- **INSTRUCTIONS FOR THE TASK**: There is a line containing "[27][BFRT Collaboration], G." in the entries below. Repeat that line and every line after it exactly, and nothing more.

- **DATA EXCERPTS**:
§ §

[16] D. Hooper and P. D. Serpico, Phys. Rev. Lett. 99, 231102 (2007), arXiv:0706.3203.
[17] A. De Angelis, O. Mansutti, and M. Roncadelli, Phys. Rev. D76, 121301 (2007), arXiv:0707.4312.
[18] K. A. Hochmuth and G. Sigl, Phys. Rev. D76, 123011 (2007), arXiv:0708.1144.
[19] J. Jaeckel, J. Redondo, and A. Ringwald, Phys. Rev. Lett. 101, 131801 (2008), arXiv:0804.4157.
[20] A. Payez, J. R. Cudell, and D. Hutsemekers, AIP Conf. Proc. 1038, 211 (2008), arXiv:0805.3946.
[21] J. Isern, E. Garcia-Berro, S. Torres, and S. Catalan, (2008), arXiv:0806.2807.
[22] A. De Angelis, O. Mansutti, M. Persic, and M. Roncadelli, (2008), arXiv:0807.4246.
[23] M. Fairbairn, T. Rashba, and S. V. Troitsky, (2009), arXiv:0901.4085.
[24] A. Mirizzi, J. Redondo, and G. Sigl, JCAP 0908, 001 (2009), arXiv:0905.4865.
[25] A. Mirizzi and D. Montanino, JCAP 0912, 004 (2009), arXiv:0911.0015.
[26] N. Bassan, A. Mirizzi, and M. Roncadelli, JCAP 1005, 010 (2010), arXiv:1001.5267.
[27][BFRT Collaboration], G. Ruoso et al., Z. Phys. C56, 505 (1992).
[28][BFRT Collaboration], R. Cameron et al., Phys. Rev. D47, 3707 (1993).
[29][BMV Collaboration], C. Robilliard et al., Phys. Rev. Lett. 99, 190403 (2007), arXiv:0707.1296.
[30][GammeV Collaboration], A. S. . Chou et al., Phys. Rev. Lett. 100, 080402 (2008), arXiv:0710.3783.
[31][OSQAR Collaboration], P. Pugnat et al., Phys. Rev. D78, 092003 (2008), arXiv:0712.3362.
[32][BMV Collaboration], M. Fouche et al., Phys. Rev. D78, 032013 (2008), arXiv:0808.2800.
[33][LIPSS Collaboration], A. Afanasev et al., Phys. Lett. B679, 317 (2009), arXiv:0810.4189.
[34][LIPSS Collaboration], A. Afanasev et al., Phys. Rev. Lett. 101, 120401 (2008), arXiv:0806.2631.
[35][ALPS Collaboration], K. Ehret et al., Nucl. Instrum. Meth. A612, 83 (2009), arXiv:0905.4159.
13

§ §

- **WRITTEN REPLY**:
[27][BFRT Collaboration], G. Ruoso et al., Z. Phys. C56, 505 (1992).
[28][BFRT Collaboration], R. Cameron et al., Phys. Rev. D47, 3707 (1993).
[29][BMV Collaboration], C. Robilliard et al., Phys. Rev. Lett. 99, 190403 (2007), arXiv:0707.1296.
[30][GammeV Collaboration], A. S. . Chou et al., Phys. Rev. Lett. 100, 080402 (2008), arXiv:0710.3783.
[31][OSQAR Collaboration], P. Pugnat et al., Phys. Rev. D78, 092003 (2008), arXiv:0712.3362.
[32][BMV Collaboration], M. Fouche et al., Phys. Rev. D78, 032013 (2008), arXiv:0808.2800.
[33][LIPSS Collaboration], A. Afanasev et al., Phys. Lett. B679, 317 (2009), arXiv:0810.4189.
[34][LIPSS Collaboration], A. Afanasev et al., Phys. Rev. Lett. 101, 120401 (2008), arXiv:0806.2631.
[35][ALPS Collaboration], K. Ehret et al., Nucl. Instrum. Meth. A612, 83 (2009), arXiv:0905.4159.
13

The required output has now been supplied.